|What IS an LL/LR/SLR/LALR etc. grammar? firstname.lastname@example.org (Joe Hotchkiss) (1999-02-18)|
|Re: What IS an LL/LR/SLR/LALR etc. grammar? email@example.com (1999-02-21)|
|Re: What IS an LL/LR/SLR/LALR etc. grammar? firstname.lastname@example.org.NOSPAM (JPA) (1999-02-21)|
|Re: What IS an LL/LR/SLR/LALR etc. grammar? email@example.com.OZ.AU (1999-02-21)|
|Re: What IS an LL/LR/SLR/LALR etc. grammar? firstname.lastname@example.org (1999-02-24)|
|Re: What IS an LL/LR/SLR/LALR etc. grammar? email@example.com (Ehud Lamm) (1999-02-24)|
|From:||firstname.lastname@example.org (Dwight VandenBerghe)|
|Date:||21 Feb 1999 21:36:26 -0500|
On 18 Feb 1999 10:47:30 -0500, Joe Hotchkiss <email@example.com>
> LL(1) = scans input left-to-right, produces output for the
>left-most bits first, and looks ahead at most 1 symbol at a time.

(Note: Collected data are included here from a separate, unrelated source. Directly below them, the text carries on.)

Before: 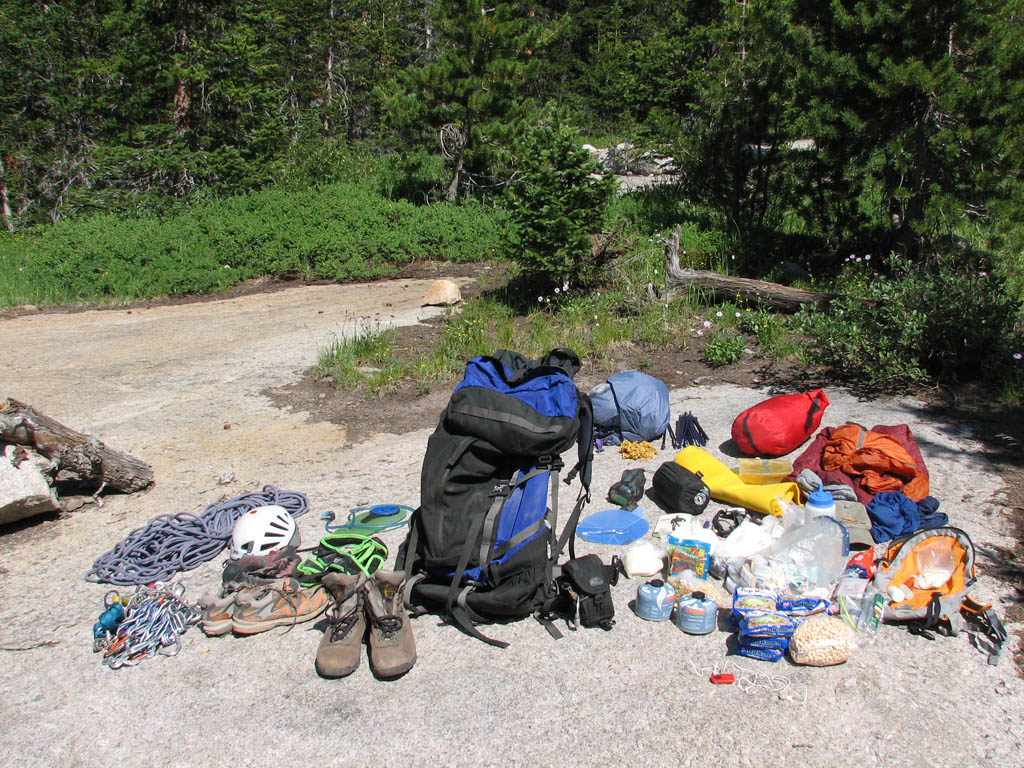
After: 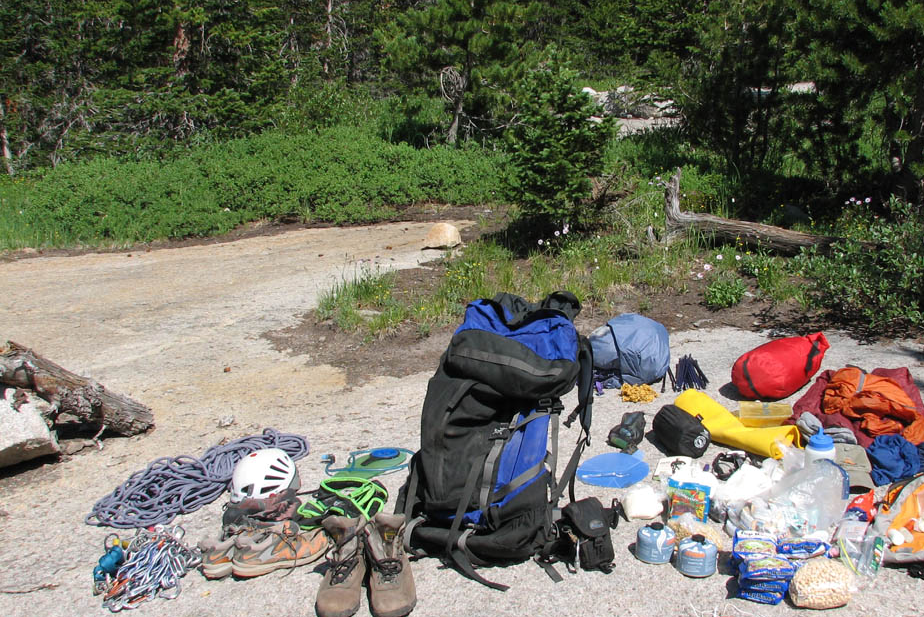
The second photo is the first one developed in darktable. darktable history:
tone equalizer: edges refinement/feathering 500, mask exposure compensation -1.57 EV, preserve details no
crop: top 7.488%, right 9.74%, bottom 12.102%
color correction: highlights b* 0.069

LL(1) - what you can parse when you're using a top-down parser
generator like RDP. Kind of like recursive descent in power.
> LR(1) = scans input left-to-right, produces output for the
>right-most bits first (but does so in reverse order for some reason!),
>and looks ahead at most 1 symbol at a time.
LR(1) - what you can parse when you're using a really good commercial
bottom-up parser generator like Yacc++. Not seen much in the real
world otherwise, because the internal tables tend to get too big.
> LALR(1) = Look-Ahead LR(1), but the (1) indicates that it looks
>ahead 1 symbol anyway, so what is the difference? I have seen clear
>statements that LR(1) is NOT the same as LALR(1).
LALR(1) - what you can parse when you're using Yacc and its children.
Like LR(1), but with some additional restrictions on things that you
can parse. In practice these restriction don't get in your way much,
and LALR(1) grammars can express most normal programming-language
features. (C++ is, of course, abnormal in this area.) Most real-
world compilers are either LALR(1) using something like Yacc, or
>Then there are SLR and SLALR grammars and quite possibly others that I
>have not come across yet. All the books I have read use at least some
>of these terms but I can find no systematic attempt to say what the
Not of much use, because LALR(1) is more general than SLR and LALR(1)
tools are widely available.
>Can anyone help or at least suggest a book with clear definitions?
You don't really want clear definitions, would be my guess, because
exact specs of these involve learning language and parsing theory.
You'd need to sludge through the swamp like the rest of here have
done: if you really really want to, then get the dragon book
(Compilers: Principles, Techniques, and Tools, by Aho, Sethi, and
Ullman) and allocate a few months to get up to speed. It's fun,
but I only did it because I couldn't not do it.
The other, gentler approach is to get John's book (lex & yacc, by
John Levine) and a copy of byacc and flex off the net and learn
how to write parsers by going through his examples.
Or, you can go get RDP
which is a lot easier to learn, and generates C code that you can
understand, instead of a lot of unfathomable tables.